Friday night, I attended Pelham’s first area baseball home game against rival Thompson. The game, part two of a Class 6A, Area 10 series, had everything baseball should — entertaining baseball and atmosphere. If you didn’t know how old the kids were playing and couldn’t tell at times that this was high school, you would have thought you were at a Rookie League or A ball game.

The atmosphere at Bobby Hayes Field was great for Friday night baseball. While part of that was the timely sound affects from the PA, apetizing smell from the concession stand and scores of kids playing behind the bleachers. But a key, I believe, in getting the crowd there was not only because of a rivalry, but because it was an area series.

Our county’s Class 6A teams know how to do things right, or at least are attempting to, by playing their area games in a series-like format, the way baseball is meant to be played.

Class 6A, Area 10 is the only area in the county that sets its schedule this way, creating exciting games back-to-back, making every Friday night count, instead of waiting three weeks to play your second game against an area foe.

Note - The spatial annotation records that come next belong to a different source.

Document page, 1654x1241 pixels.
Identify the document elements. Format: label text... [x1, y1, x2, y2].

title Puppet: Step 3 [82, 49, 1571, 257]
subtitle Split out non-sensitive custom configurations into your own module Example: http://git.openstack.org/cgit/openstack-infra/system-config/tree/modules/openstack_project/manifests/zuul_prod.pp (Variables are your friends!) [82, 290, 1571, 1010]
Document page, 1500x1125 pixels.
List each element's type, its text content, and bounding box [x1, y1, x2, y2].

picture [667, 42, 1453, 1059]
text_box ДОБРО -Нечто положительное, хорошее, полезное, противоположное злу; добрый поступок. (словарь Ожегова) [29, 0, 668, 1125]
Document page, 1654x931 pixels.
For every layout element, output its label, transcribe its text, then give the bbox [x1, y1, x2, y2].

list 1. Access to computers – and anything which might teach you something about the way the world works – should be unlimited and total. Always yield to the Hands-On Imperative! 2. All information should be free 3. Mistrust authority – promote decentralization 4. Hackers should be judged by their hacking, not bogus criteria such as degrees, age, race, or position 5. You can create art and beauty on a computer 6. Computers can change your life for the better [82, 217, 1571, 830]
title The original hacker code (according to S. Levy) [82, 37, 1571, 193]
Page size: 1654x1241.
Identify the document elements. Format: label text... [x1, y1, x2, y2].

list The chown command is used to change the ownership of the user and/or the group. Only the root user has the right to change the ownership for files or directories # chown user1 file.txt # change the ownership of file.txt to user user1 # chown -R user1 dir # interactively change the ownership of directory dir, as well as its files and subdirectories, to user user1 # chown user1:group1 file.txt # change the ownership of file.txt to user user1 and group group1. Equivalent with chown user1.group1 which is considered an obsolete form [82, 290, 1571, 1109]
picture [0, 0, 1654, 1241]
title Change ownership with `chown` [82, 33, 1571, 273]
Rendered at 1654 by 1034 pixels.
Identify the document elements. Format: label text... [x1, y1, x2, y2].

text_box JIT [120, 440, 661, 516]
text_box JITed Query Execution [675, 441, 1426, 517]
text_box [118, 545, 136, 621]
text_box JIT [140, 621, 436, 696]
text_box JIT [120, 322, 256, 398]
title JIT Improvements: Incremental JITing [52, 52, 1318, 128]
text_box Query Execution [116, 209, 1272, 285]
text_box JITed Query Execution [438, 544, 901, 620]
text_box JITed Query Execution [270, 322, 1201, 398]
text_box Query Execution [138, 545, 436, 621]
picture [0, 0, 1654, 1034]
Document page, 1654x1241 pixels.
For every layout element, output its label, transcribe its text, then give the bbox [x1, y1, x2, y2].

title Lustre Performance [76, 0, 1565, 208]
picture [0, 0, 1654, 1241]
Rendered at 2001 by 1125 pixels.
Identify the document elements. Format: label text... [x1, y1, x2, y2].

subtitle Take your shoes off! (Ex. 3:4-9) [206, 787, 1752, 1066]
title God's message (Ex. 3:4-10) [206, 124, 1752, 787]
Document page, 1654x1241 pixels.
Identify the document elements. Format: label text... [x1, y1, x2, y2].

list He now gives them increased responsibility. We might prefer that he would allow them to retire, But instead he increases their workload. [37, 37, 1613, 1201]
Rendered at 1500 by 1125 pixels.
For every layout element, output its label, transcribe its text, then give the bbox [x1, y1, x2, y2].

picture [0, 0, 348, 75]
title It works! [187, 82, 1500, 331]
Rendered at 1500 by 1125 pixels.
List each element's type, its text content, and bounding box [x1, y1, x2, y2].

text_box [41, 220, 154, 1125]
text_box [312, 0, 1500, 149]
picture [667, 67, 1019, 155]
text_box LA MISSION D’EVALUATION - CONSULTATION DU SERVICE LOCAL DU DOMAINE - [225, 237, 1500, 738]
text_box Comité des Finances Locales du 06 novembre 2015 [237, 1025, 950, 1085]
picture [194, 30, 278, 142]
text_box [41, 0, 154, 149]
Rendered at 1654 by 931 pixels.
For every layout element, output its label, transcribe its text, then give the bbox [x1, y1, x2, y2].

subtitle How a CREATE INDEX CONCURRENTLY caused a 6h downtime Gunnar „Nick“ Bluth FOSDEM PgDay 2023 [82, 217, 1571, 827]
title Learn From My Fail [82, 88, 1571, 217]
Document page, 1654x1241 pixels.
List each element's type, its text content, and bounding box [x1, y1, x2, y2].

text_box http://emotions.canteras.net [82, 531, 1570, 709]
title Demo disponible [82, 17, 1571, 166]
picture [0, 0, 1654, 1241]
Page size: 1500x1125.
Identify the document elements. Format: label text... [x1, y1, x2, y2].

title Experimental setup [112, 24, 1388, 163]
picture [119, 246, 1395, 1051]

The only downside to this schedule is that games are Tuesday and Friday, often leaving non-area games to be sandwiched in between. One suggestion to make this better is a Friday and Saturday series as played in college and in the state playoffs.

Another disadvantage of this is that things are not even with a five-team rotation. For instance, Pelham will have two weeks away from area play beginning this week, while Hoover gets a late start after sitting out last week. There’s no real good solution short of adding another quality team to one of the state’s toughest areas.

Despite the two flaws, Class 6A, Area 10 has the right idea. Now the state should catch on.

Outside the Lines is a weekly opinion column.